> Task data
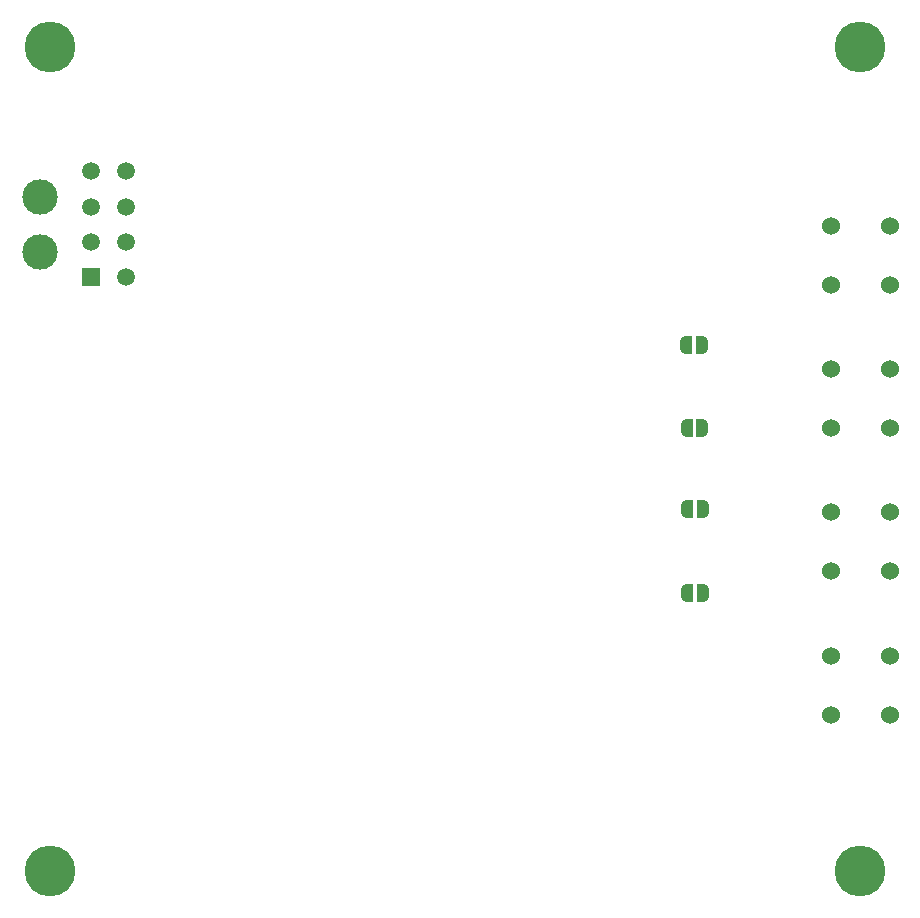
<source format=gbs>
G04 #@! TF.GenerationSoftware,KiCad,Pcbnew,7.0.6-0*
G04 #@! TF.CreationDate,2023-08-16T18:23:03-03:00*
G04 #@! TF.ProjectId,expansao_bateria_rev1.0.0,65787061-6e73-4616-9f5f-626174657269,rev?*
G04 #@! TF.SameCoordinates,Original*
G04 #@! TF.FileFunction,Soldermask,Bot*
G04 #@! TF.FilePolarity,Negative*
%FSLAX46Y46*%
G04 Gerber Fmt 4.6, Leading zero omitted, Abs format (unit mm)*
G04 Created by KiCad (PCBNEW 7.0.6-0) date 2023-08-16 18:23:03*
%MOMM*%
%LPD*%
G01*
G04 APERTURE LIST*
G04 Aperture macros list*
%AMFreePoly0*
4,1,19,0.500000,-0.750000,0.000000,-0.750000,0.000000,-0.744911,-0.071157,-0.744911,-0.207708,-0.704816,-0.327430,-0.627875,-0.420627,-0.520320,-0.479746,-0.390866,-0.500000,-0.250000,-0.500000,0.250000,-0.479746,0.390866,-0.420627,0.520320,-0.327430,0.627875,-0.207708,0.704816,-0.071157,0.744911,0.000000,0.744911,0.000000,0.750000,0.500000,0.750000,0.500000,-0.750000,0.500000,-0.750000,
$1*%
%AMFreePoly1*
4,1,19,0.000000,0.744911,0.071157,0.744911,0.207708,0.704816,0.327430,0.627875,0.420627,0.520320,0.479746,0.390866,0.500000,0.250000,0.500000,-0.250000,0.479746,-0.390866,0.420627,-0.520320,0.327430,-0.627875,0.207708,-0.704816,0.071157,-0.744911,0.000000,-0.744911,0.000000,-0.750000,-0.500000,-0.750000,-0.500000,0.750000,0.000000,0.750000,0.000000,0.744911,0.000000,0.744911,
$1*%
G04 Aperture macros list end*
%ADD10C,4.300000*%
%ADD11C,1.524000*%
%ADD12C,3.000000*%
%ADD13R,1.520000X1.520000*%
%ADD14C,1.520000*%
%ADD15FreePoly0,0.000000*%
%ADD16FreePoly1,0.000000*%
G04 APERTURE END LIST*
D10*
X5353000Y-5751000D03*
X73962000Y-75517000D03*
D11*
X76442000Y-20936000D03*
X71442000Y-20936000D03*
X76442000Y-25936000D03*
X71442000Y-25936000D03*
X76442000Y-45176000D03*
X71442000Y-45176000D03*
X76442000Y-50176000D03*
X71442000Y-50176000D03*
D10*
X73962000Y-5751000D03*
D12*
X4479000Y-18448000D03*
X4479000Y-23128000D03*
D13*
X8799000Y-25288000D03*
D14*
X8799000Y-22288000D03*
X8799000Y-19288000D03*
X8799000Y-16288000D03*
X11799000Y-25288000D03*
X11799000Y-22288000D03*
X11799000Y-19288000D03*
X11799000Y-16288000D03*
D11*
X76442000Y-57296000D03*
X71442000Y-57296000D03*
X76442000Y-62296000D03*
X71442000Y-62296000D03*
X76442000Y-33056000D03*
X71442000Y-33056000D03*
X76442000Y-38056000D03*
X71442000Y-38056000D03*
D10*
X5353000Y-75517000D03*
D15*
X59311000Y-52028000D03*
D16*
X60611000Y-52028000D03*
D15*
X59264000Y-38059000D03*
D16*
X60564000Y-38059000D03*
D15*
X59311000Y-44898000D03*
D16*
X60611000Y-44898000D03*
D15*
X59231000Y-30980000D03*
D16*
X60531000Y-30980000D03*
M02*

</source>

> What you need to do
Output the whole of the data, unchanged; keep the pictures out.

> Solution to this problem
<source format=gbs>
G04 #@! TF.GenerationSoftware,KiCad,Pcbnew,7.0.6-0*
G04 #@! TF.CreationDate,2023-08-16T18:23:03-03:00*
G04 #@! TF.ProjectId,expansao_bateria_rev1.0.0,65787061-6e73-4616-9f5f-626174657269,rev?*
G04 #@! TF.SameCoordinates,Original*
G04 #@! TF.FileFunction,Soldermask,Bot*
G04 #@! TF.FilePolarity,Negative*
%FSLAX46Y46*%
G04 Gerber Fmt 4.6, Leading zero omitted, Abs format (unit mm)*
G04 Created by KiCad (PCBNEW 7.0.6-0) date 2023-08-16 18:23:03*
%MOMM*%
%LPD*%
G01*
G04 APERTURE LIST*
G04 Aperture macros list*
%AMFreePoly0*
4,1,19,0.500000,-0.750000,0.000000,-0.750000,0.000000,-0.744911,-0.071157,-0.744911,-0.207708,-0.704816,-0.327430,-0.627875,-0.420627,-0.520320,-0.479746,-0.390866,-0.500000,-0.250000,-0.500000,0.250000,-0.479746,0.390866,-0.420627,0.520320,-0.327430,0.627875,-0.207708,0.704816,-0.071157,0.744911,0.000000,0.744911,0.000000,0.750000,0.500000,0.750000,0.500000,-0.750000,0.500000,-0.750000,
$1*%
%AMFreePoly1*
4,1,19,0.000000,0.744911,0.071157,0.744911,0.207708,0.704816,0.327430,0.627875,0.420627,0.520320,0.479746,0.390866,0.500000,0.250000,0.500000,-0.250000,0.479746,-0.390866,0.420627,-0.520320,0.327430,-0.627875,0.207708,-0.704816,0.071157,-0.744911,0.000000,-0.744911,0.000000,-0.750000,-0.500000,-0.750000,-0.500000,0.750000,0.000000,0.750000,0.000000,0.744911,0.000000,0.744911,
$1*%
G04 Aperture macros list end*
%ADD10C,4.300000*%
%ADD11C,1.524000*%
%ADD12C,3.000000*%
%ADD13R,1.520000X1.520000*%
%ADD14C,1.520000*%
%ADD15FreePoly0,0.000000*%
%ADD16FreePoly1,0.000000*%
G04 APERTURE END LIST*
D10*
X5353000Y-5751000D03*
X73962000Y-75517000D03*
D11*
X76442000Y-20936000D03*
X71442000Y-20936000D03*
X76442000Y-25936000D03*
X71442000Y-25936000D03*
X76442000Y-45176000D03*
X71442000Y-45176000D03*
X76442000Y-50176000D03*
X71442000Y-50176000D03*
D10*
X73962000Y-5751000D03*
D12*
X4479000Y-18448000D03*
X4479000Y-23128000D03*
D13*
X8799000Y-25288000D03*
D14*
X8799000Y-22288000D03*
X8799000Y-19288000D03*
X8799000Y-16288000D03*
X11799000Y-25288000D03*
X11799000Y-22288000D03*
X11799000Y-19288000D03*
X11799000Y-16288000D03*
D11*
X76442000Y-57296000D03*
X71442000Y-57296000D03*
X76442000Y-62296000D03*
X71442000Y-62296000D03*
X76442000Y-33056000D03*
X71442000Y-33056000D03*
X76442000Y-38056000D03*
X71442000Y-38056000D03*
D10*
X5353000Y-75517000D03*
D15*
X59311000Y-52028000D03*
D16*
X60611000Y-52028000D03*
D15*
X59264000Y-38059000D03*
D16*
X60564000Y-38059000D03*
D15*
X59311000Y-44898000D03*
D16*
X60611000Y-44898000D03*
D15*
X59231000Y-30980000D03*
D16*
X60531000Y-30980000D03*
M02*

</source>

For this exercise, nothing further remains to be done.